Il 9 aprile ero con un compagno di lotta (che non nomino perché sta facendo una bella carriera su un altro fronte) a Battipaglia in agitazione per la chiusura del tabacchificio e dello zuccherificio. La città vedeva sgretolarsi il proprio tessuto industriale per essere ricacciata nel precariato agricolo gestito dai “caporali”. Fu occupata pacificamente la stazione ferroviaria, ma le cariche di celerini e carabinieri scatenarono la rabbia anche delle famiglie che non erano minacciate direttamente dai licenziamenti. Ricordo che in piazza avevano allestito un palco per i comizi annunciati dai sindacalisti. Ne scuotemmo qualche palo e la struttura crollò miseramente. Fu una sorta di segnale della rivolta. Qualche criminale comune colse l’occasione per assediare commissariati e devastare schedari, ma in generale fu una vera lotta di popolo (incazzato). I poliziotti misero mano alle pistole. I tiggì della sera e i giornali del giorno dopo raccontarono che “proiettili vaganti” avevano colpito e ucciso. Ricordo una donna che lanciava dalla finestra i suoi vasi di fiori sugli elmetti dei celerini: fu presa di mira e uccisa.
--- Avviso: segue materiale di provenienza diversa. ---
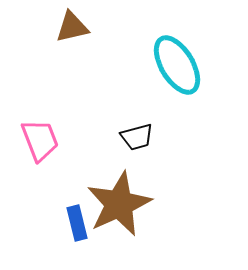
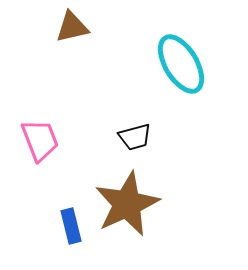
cyan ellipse: moved 4 px right, 1 px up
black trapezoid: moved 2 px left
brown star: moved 8 px right
blue rectangle: moved 6 px left, 3 px down
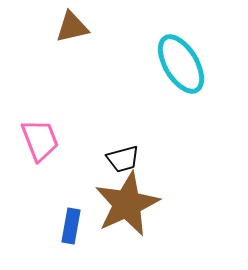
black trapezoid: moved 12 px left, 22 px down
blue rectangle: rotated 24 degrees clockwise
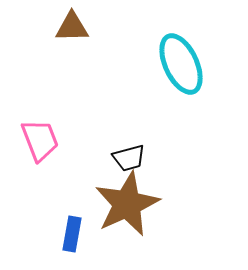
brown triangle: rotated 12 degrees clockwise
cyan ellipse: rotated 6 degrees clockwise
black trapezoid: moved 6 px right, 1 px up
blue rectangle: moved 1 px right, 8 px down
In quel 1969, organizzammo numerose azioni politiche e fummo presenti dovunque la gente protestasse contro uno Stato corrotto ed inefficiente. Il governo di Mariano Rumor, a maggioranza Dc-Psi-Pri, aveva come contraltari Sandro Pertini, il collezionista di tele presidente della Camera, Amintore Fanfani, l’ex docente di Mistica Fascista presidente del Senato, e Giuseppe Saragat, l’uomo degli americani presidente della Repubblica.
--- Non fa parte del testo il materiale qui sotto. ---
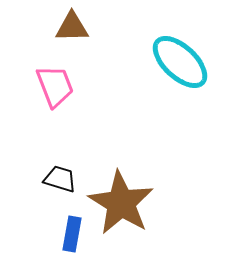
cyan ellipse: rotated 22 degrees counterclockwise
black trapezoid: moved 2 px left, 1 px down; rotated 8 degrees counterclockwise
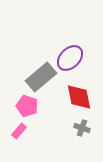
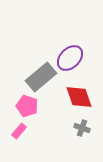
red diamond: rotated 8 degrees counterclockwise
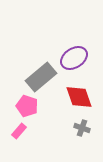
purple ellipse: moved 4 px right; rotated 12 degrees clockwise
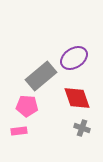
gray rectangle: moved 1 px up
red diamond: moved 2 px left, 1 px down
pink pentagon: rotated 15 degrees counterclockwise
pink rectangle: rotated 42 degrees clockwise
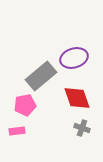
purple ellipse: rotated 16 degrees clockwise
pink pentagon: moved 2 px left, 1 px up; rotated 15 degrees counterclockwise
pink rectangle: moved 2 px left
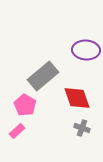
purple ellipse: moved 12 px right, 8 px up; rotated 20 degrees clockwise
gray rectangle: moved 2 px right
pink pentagon: rotated 30 degrees counterclockwise
pink rectangle: rotated 35 degrees counterclockwise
Contro le azioni politiche (nostre e di altri gruppi extraparlamentari), scoppiarono bombe da tutte le parti e in massima parte “firmate” da gruppetti anarchici. Dinamite e tritolo ebbero anche altri “padri”, solitamente “comunisti” (di matrice castrista-feltrinenniana et similia) e qualche volta “fascisti”. Furono i primi vagiti della costruzione poliziesca degli “opposti estremismi”. Da qualche parte ho l’elenco degli attentati riusciti e falliti; lo pubblicherò quando lo ritroverò. Il 12 dicembre chiuse l’anno 1969 nello stile dei fuochi artificiali: piccoli scoppi prima del botto finale. Il paragone non risulti offensivo per le vittime di quel giorno.
In un’ora (tra le 16,30 e le 17,30) scoppiarono la bomba nella Banca nazionale dell’agricoltura a Milano (fu una terribile strage), la bomba alla Banca nazionale del lavoro a Roma, e due bombe al Vittoriano a Roma.
Nonostante questi pesanti segnali, continuammo a fare politica. Con maggiori cautele per non lasciar spazio agli agenti provocatori.